A counterstain of carbol fuchsin then stains all Gram-negative cells a pale pink, while the Gram positive cells retain their deep violet color. These color differences can be seen clearly under a light microscope. Most Bacteria react true to their phylogeny with this stain, with only a few species such as Paracoccus behaving abnormally. Some attempt has been made to classify the Archaea with the Gram stain, but unfortunately in this kingdom the variability in staining begins at the subgenus level.
▶The Gram-negative outer membrane
In contrast to the Gram-positive Bacteria, the model Bacterium E. coli does not present a coat of peptidoglycan to the outside world. Instead the murein is suspended in the periplasmic space and there is a second outer membrane of LPS. The Gram-negative outer membrane has some features in common with the cytoplasmic membrane in that it is a lipid bilayer and is considered to be a fluid mosaic. However, rather than being composed of phospholipid alone, there are many lipids with polysaccharide attached. This alters the chemical and physical properties of the membrane, in that it is much more porous to much larger molecules. This porosity is enhanced by the presence of many porin and transport proteins.

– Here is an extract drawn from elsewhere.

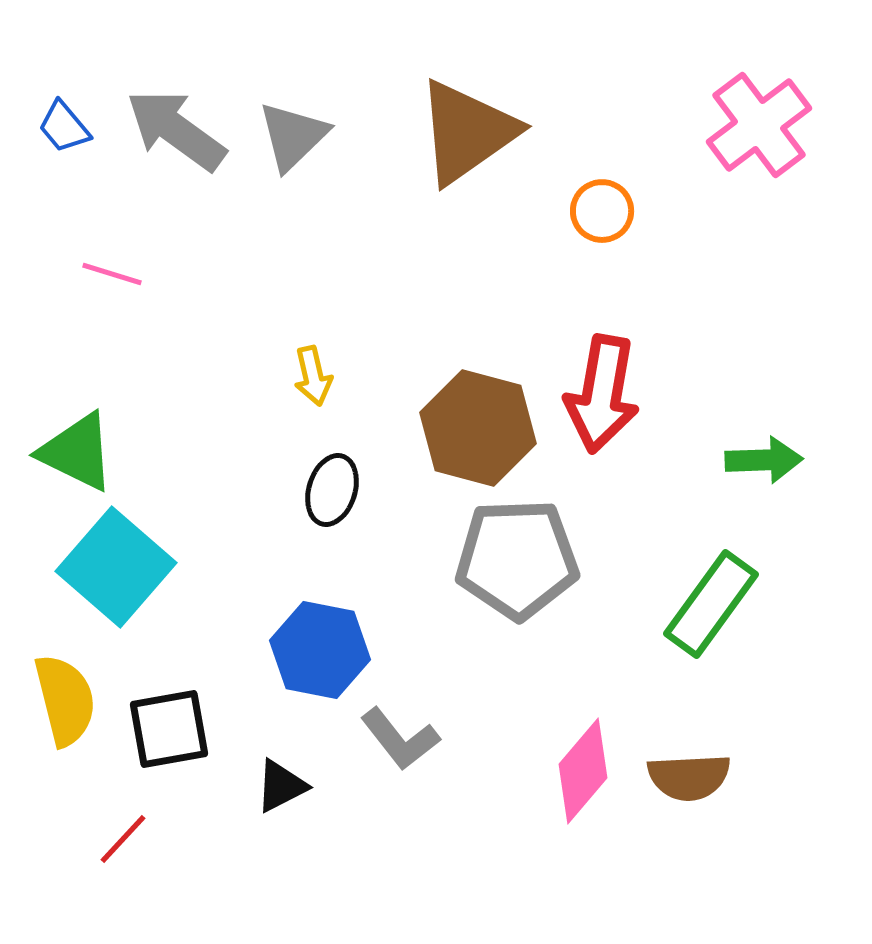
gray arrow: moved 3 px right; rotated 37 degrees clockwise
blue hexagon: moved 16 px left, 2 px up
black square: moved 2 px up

The outer membrane structure of Gram-negative Bacteria has been driven by the antigenic properties of LPS, so the details purporting to represent Gram-negatives are in reality more relevant to pathogenic enteric Bacteria such as E. coli, Salmonella, and so on. The presence of LPS can provoke a strong immune response in mammals, so in genera including Escherichia, Salmonella, Shigella, Pseudomonas, Neisseria, and Haemophilus, the term LPS has become interchangeable with ‘endotoxin.’ The chemistry of this LPS outer membrane is complex and variable between species. In Salmonella the lipid part of the molecule (lipid A) is phosphorylated glucosamine linked to long carbon chains which, in contrast to membrane lipids, may be branched. Lipid A of Gram-negative Bacteria is covalently linked to the core polysaccharide but even if separated from the rest of the molecule it is frequently toxic to mammals, even if the bacterium of origin is non pathogenic. Lipid A serves to anchor the LPS to the rest of the outer membrane.

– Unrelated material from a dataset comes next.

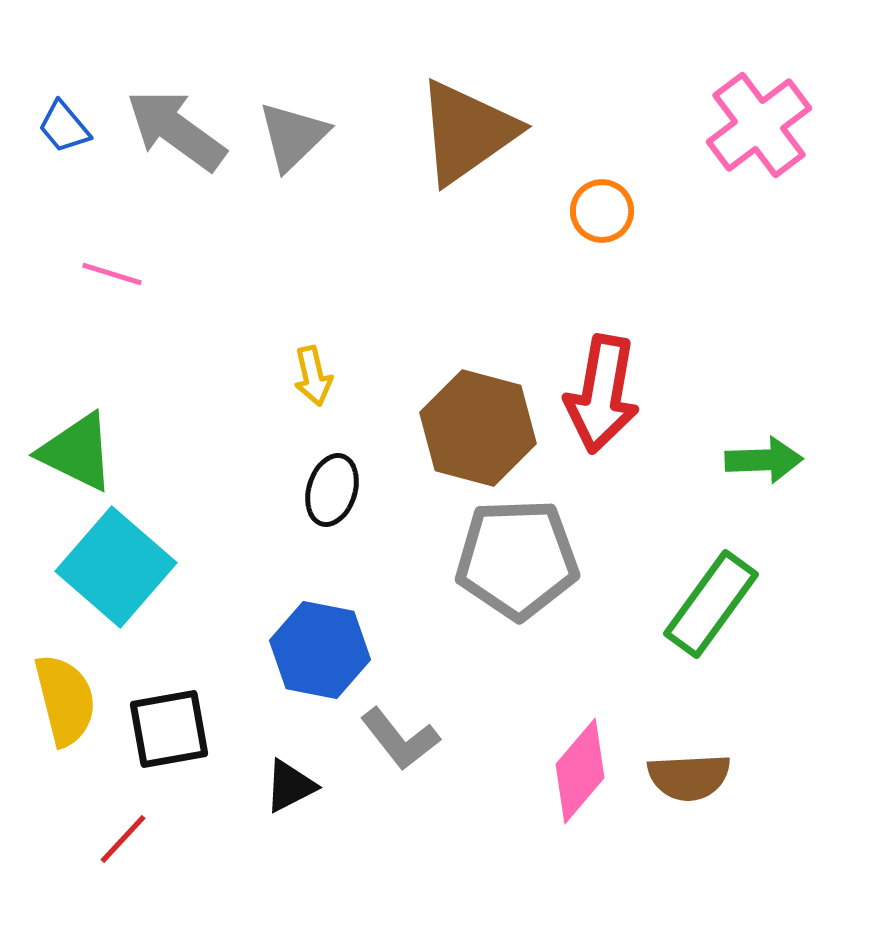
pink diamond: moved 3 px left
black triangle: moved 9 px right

The core polysaccharide (or R antigen or R polysaccharide) is the same in all members of a particular genus and is made up of heptose and hexose sugars plus ketodeoxyoctonate (KDO). Finally the O antigen (or somatic antigen or O polysaccharide) is made up of three to five repeating sugars. The composition of the repeat varies from species to species, and can be repeated from 1 to 40 times. This is the major antigenic determinant of pathogenic cells.